Cambia "honda" por "profunda" y copia el texto sobre la pintura de Velázquez desde "No se tienen" hasta "hija menor, Ignacia.", ambos incluidos.

FRAGMENTO PROPORCIONADO:
=-=-=-=-=

DIEGO VELÁZQUEZ
Cristo contemplado por el alma cristiana
Cristo contemplado por el alma cristiana
Diego Velázquez, Hacia 1626-1632
Óleo sobre lienzo • Barroco
165,1 cm × 206,4 cm
National Gallery de Londres, Londres, Reino Unido
Cristo contemplado por el
alma cristiana tras la Flagelación es una pintura al óleo de
Diego Velázquez sobre lienzo de 165,1 x 206,4 cm, conservada en la
National Gallery de Londres desde 1883 por donación de John Savile
Lumley, quien la había adquirido en Madrid en 1858. Para José
López-Rey podría haber sido pintado entre 1626 y 1628, aunque
son mayoría los críticos que prefieren retrasar su ejecución
a 1632, tras el primer viaje de Velázquez a Italia, por apreciar influencias
de la pintura boloñesa y en especial de Guido Reni junto con la del
Caravaggio romano y una técnica pictórica cercana a la empleada
en La fragua de Vulcano pintada en Roma.
No se tienen noticias de esta pintura anteriores a la fecha
de su adquisición en Madrid en 1858 pero la crítica ha sido
unánime al aceptar su autoría. Un dibujo preparatorio de la
figura del ángel destruido en 1936, con una antigua inscripción
—«VELAZQUEZ.»— figuraba en la colección del ilustrado
Gaspar Melchor de Jovellanos. La infrecuente iconografía, con el acento
puesto en la figura infantil a la que dirige Cristo la mirada, y su honda
emotividad, rara en la obra de Velázquez, hizo pensar a Carl Justi
que pudiera tratarse de una pintura votiva con motivo de la muerte de su
hija menor, Ignacia.

=-=-=-=-=

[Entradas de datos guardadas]
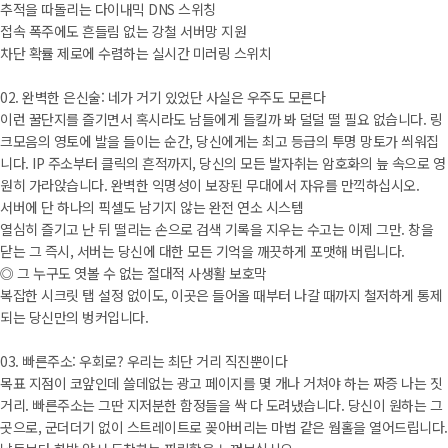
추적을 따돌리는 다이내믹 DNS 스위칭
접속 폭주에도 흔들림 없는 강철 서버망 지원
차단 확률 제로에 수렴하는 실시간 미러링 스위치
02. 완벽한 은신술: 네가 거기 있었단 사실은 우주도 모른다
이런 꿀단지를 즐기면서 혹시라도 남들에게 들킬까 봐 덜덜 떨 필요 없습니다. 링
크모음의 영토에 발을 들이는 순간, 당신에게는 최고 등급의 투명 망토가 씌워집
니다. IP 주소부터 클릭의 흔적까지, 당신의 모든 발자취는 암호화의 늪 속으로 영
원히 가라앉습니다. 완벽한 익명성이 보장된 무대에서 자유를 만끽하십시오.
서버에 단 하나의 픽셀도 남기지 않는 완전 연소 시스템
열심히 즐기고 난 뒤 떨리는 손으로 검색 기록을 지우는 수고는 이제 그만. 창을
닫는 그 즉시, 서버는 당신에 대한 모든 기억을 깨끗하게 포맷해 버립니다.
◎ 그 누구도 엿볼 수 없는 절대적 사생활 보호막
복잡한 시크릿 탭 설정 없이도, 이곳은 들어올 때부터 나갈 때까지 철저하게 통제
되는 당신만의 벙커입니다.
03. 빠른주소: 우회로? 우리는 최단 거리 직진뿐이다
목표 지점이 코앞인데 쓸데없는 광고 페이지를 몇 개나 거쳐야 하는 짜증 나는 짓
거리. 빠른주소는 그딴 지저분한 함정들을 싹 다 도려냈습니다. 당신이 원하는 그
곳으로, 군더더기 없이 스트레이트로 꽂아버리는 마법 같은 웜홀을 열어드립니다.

=-=-=-=-=

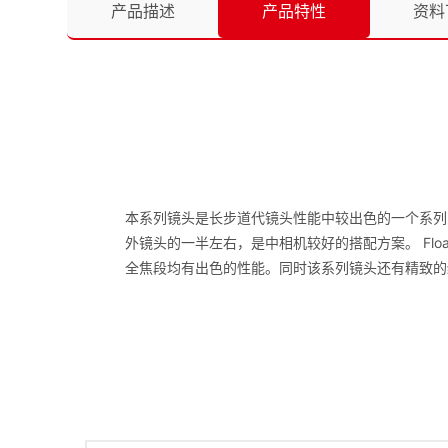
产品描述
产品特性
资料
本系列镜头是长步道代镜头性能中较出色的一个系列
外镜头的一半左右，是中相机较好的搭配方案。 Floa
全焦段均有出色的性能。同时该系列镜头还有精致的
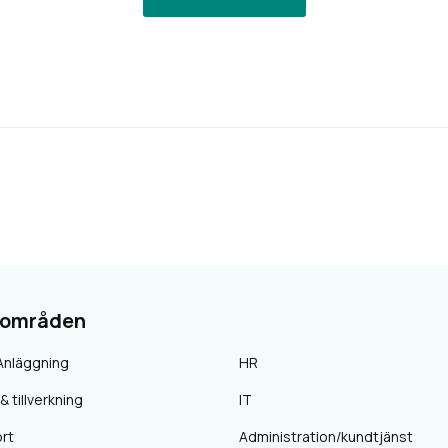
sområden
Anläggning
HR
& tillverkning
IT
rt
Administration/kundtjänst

=-=-=-=-=

RESULTADO A CONTINUACIÓN:
No se tienen noticias de esta pintura anteriores a la fecha
de su adquisición en Madrid en 1858 pero la crítica ha sido
unánime al aceptar su autoría. Un dibujo preparatorio de la
figura del ángel destruido en 1936, con una antigua inscripción
—«VELAZQUEZ.»— figuraba en la colección del ilustrado
Gaspar Melchor de Jovellanos. La infrecuente iconografía, con el acento
puesto en la figura infantil a la que dirige Cristo la mirada, y su profunda
emotividad, rara en la obra de Velázquez, hizo pensar a Carl Justi
que pudiera tratarse de una pintura votiva con motivo de la muerte de su
hija menor, Ignacia.